Commentary

July 12, 2012

Standards and Accountability – Who are you going to be today?

Commentary by Master Sgt. Alexander Gordon
9th Physiological Support Squadron

How you answer this one simple question can determine the course of your entire day. You see, who we are is not determined by what happens to us but rather in how we respond to what has happened. Therefore, we have the ability to determine who we are going to be every day.

We are all accountable for our actions; he/she told me to, that is how it is done here, and I didn’t know are not acceptable reasons for action. These are excuses to try and avoid accountability when things don’t go right. Be present and conscious in your decision making. Think about what could possibly be the outcome; both good and bad then make your decision before acting. Listen to yourself, if your inner voice is asking if what you are about to do is a good idea, then the answer is probably no. The right decision isn’t always going to be easy or popular.

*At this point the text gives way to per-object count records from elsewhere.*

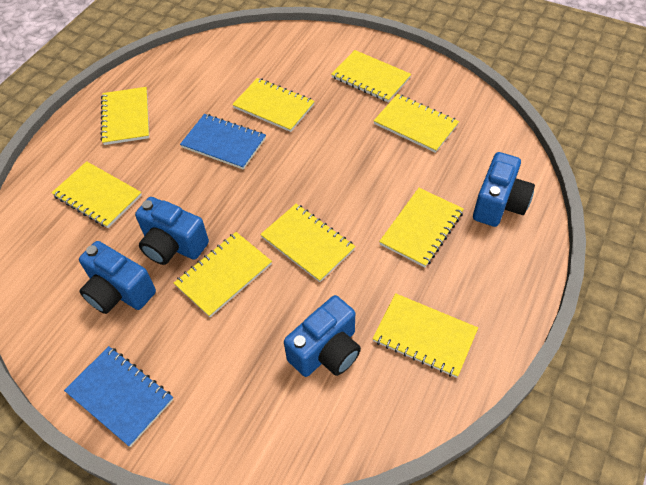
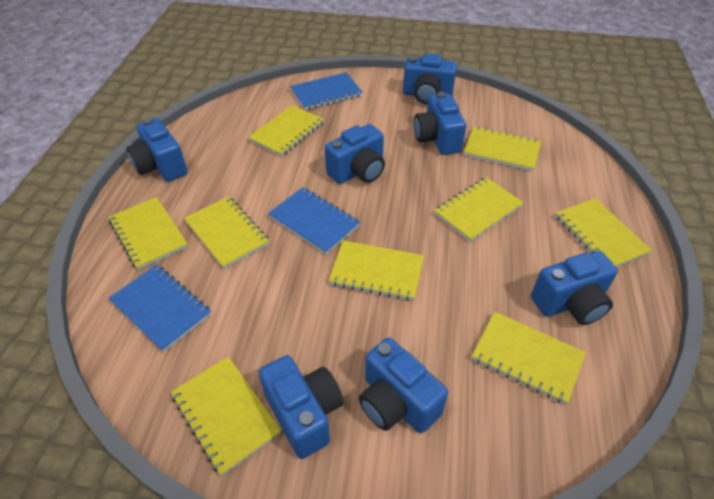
blue camera: 4 -> 7
blue notebook: 2 -> 3

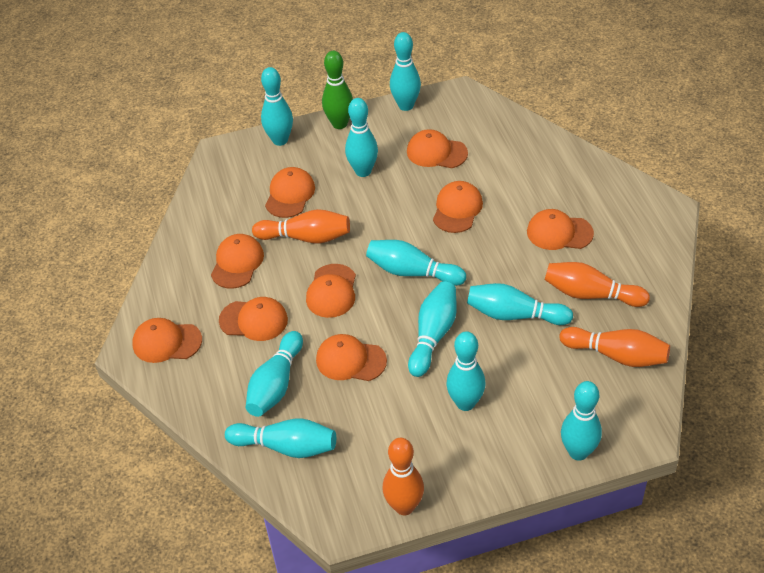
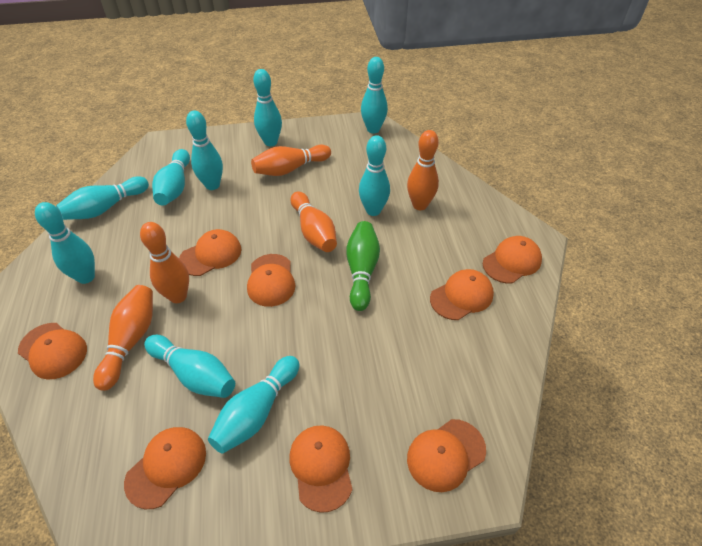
orange bowling pin: 4 -> 5
orange cap: 9 -> 8
turquoise bowling pin: 10 -> 9

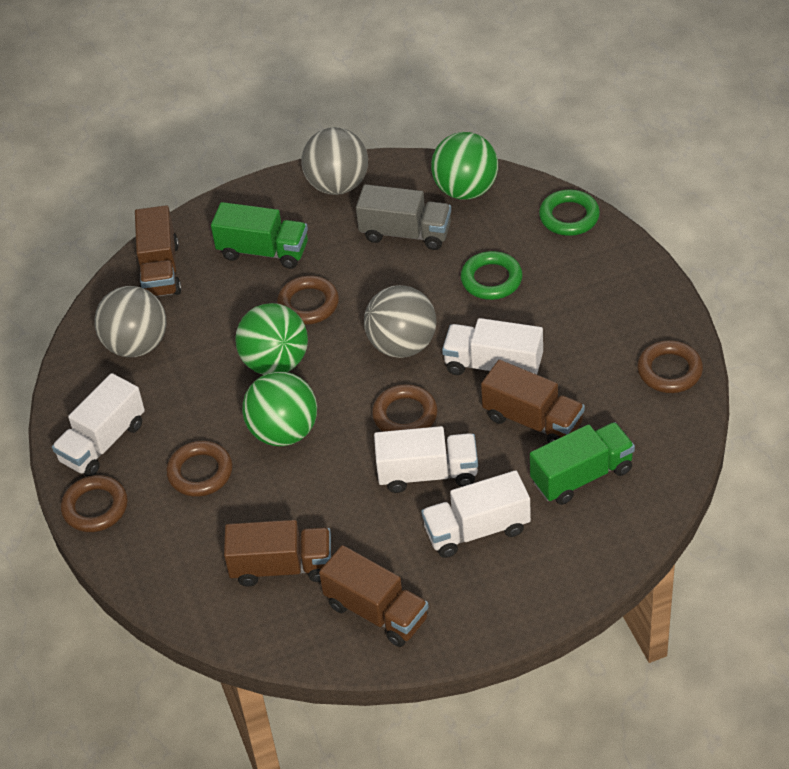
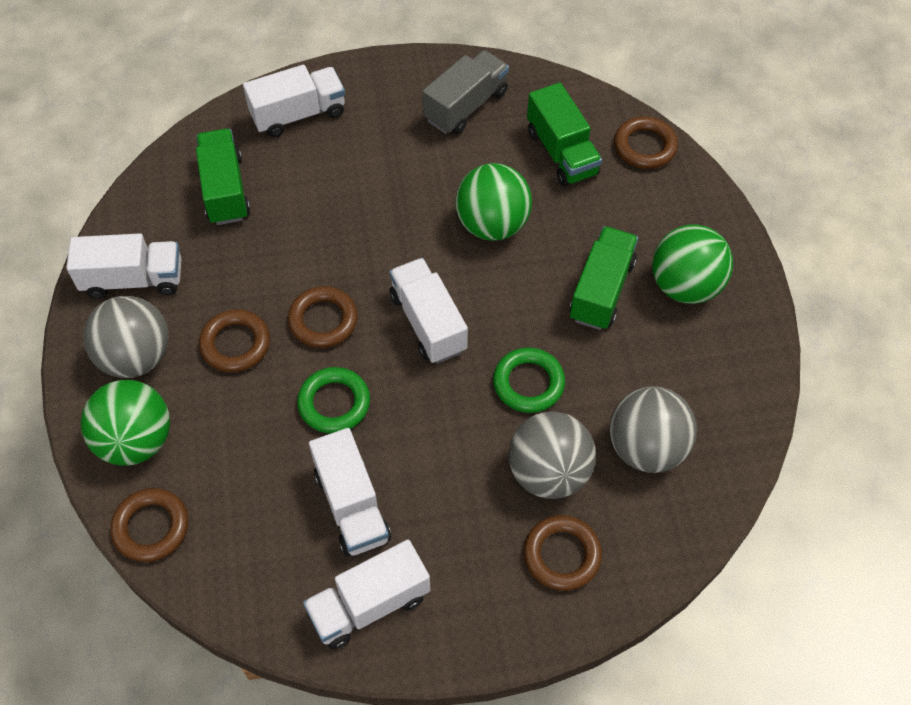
brown truck: 4 -> 0
green truck: 2 -> 3
white truck: 4 -> 5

A couple of years ago I overheard an Airman complaining their boss gave them a letter of counseling for being late to work. I asked him if he was late and he said “yeah but only a little bit.” I asked if this was the first time he had been late and he said “no it happened a few times before.” So you knew the standard, you repeatedly broke the standard and forced somebody to do something they do not like doing; who is actually in the wrong? Reluctantly the Airman realized he was at fault and the supervisor was doing their duty upholding standards. This was the first time anyone had helped him see how his actions played a role in what happened rather than just telling him he was in trouble and better
straighten up.

In 1995 General Ronald R. Fogleman, then Air Force Chief of Staff, said “The bottom line is simple: Air Force standards must be uniformly known, consistently applied and non-selectively enforced. Accountability is critically important to good order and discipline of the force. And, failure to ensure accountability will destroy the trust of the American public. The very people living under the Constitution we swore to support and defend, and who look to us the members of their nation’s Air Force, to embrace and live by the standards that are higher than those in the society we serve.”

As Airmen it is our job to become proficient not only in our Air Force Specialty Code but to learn the standards and how to adhere to them. Standards are derived from Air Force Instructions which are actually direct orders. When we raised our right hand and took the oath we swore to uphold orders and regulations so don’t be shocked or angry if someone holds you accountable for not adhering to standards. We are in the Profession of Arms and we need to be held to a higher standard than the general public. They are looking to us for protection and they need to know we can be counted on to do the right thing all the time every time. Integrity First, Service Before Self, and Excellence in all we do are not just buzz words they are a way of life that should be embodied by all Airmen.

So, are you going to take the easy way out whenever it is presented or are you going to be consciously making decisions guided by our Core Values? Who are you going to be today?